* [PROBLEM]
Give back exactly the lines from the start of the entries below to the line holding "NEW HeNe LASERS", that line included, and leave every picture out.

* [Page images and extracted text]
•••••
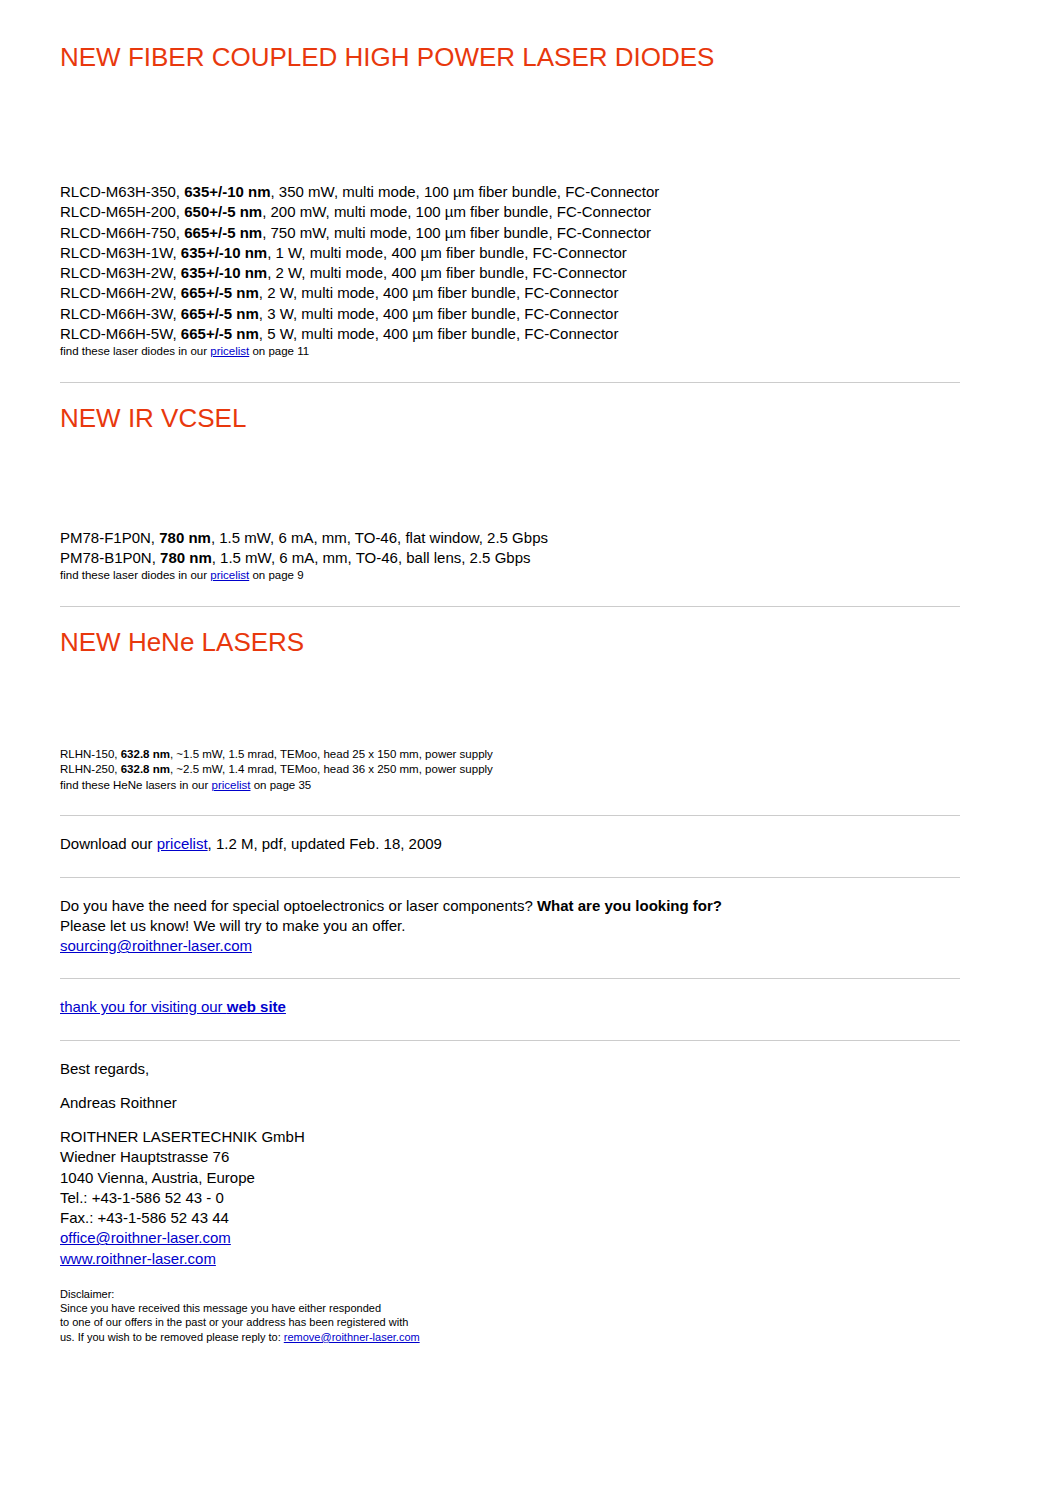NEW FIBER COUPLED HIGH POWER LASER DIODES
RLCD-M63H-350, 635+/-10 nm, 350 mW, multi mode, 100 µm fiber bundle, FC-Connector
RLCD-M65H-200, 650+/-5 nm, 200 mW, multi mode, 100 µm fiber bundle, FC-Connector
RLCD-M66H-750, 665+/-5 nm, 750 mW, multi mode, 100 µm fiber bundle, FC-Connector
RLCD-M63H-1W, 635+/-10 nm, 1 W, multi mode, 400 µm fiber bundle, FC-Connector
RLCD-M63H-2W, 635+/-10 nm, 2 W, multi mode, 400 µm fiber bundle, FC-Connector
RLCD-M66H-2W, 665+/-5 nm, 2 W, multi mode, 400 µm fiber bundle, FC-Connector
RLCD-M66H-3W, 665+/-5 nm, 3 W, multi mode, 400 µm fiber bundle, FC-Connector
RLCD-M66H-5W, 665+/-5 nm, 5 W, multi mode, 400 µm fiber bundle, FC-Connector
find these laser diodes in our pricelist on page 11
NEW IR VCSEL
PM78-F1P0N, 780 nm, 1.5 mW, 6 mA, mm, TO-46, flat window, 2.5 Gbps
PM78-B1P0N, 780 nm, 1.5 mW, 6 mA, mm, TO-46, ball lens, 2.5 Gbps
find these laser diodes in our pricelist on page 9
NEW HeNe LASERS
RLHN-150, 632.8 nm, ~1.5 mW, 1.5 mrad, TEMoo, head 25 x 150 mm, power supply
RLHN-250, 632.8 nm, ~2.5 mW, 1.4 mrad, TEMoo, head 36 x 250 mm, power supply
find these HeNe lasers in our pricelist on page 35
Download our pricelist, 1.2 M, pdf, updated Feb. 18, 2009
Do you have the need for special optoelectronics or laser components? What are you looking for?
Please let us know! We will try to make you an offer.
sourcing@roithner-laser.com
thank you for visiting our web site
Best regards,
Andreas Roithner
ROITHNER LASERTECHNIK GmbH
Wiedner Hauptstrasse 76
1040 Vienna, Austria, Europe
Tel.: +43-1-586 52 43 - 0
Fax.: +43-1-586 52 43 44
office@roithner-laser.com
www.roithner-laser.com
Disclaimer:
Since you have received this message you have either responded
to one of our offers in the past or your address has been registered with
us. If you wish to be removed please reply to: remove@roithner-laser.com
•••••
* [ANSWER TO THIS TASK]
NEW FIBER COUPLED HIGH POWER LASER DIODES
RLCD-M63H-350, 635+/-10 nm, 350 mW, multi mode, 100 µm fiber bundle, FC-Connector
RLCD-M65H-200, 650+/-5 nm, 200 mW, multi mode, 100 µm fiber bundle, FC-Connector
RLCD-M66H-750, 665+/-5 nm, 750 mW, multi mode, 100 µm fiber bundle, FC-Connector
RLCD-M63H-1W, 635+/-10 nm, 1 W, multi mode, 400 µm fiber bundle, FC-Connector
RLCD-M63H-2W, 635+/-10 nm, 2 W, multi mode, 400 µm fiber bundle, FC-Connector
RLCD-M66H-2W, 665+/-5 nm, 2 W, multi mode, 400 µm fiber bundle, FC-Connector
RLCD-M66H-3W, 665+/-5 nm, 3 W, multi mode, 400 µm fiber bundle, FC-Connector
RLCD-M66H-5W, 665+/-5 nm, 5 W, multi mode, 400 µm fiber bundle, FC-Connector
find these laser diodes in our pricelist on page 11
NEW IR VCSEL
PM78-F1P0N, 780 nm, 1.5 mW, 6 mA, mm, TO-46, flat window, 2.5 Gbps
PM78-B1P0N, 780 nm, 1.5 mW, 6 mA, mm, TO-46, ball lens, 2.5 Gbps
find these laser diodes in our pricelist on page 9
NEW HeNe LASERS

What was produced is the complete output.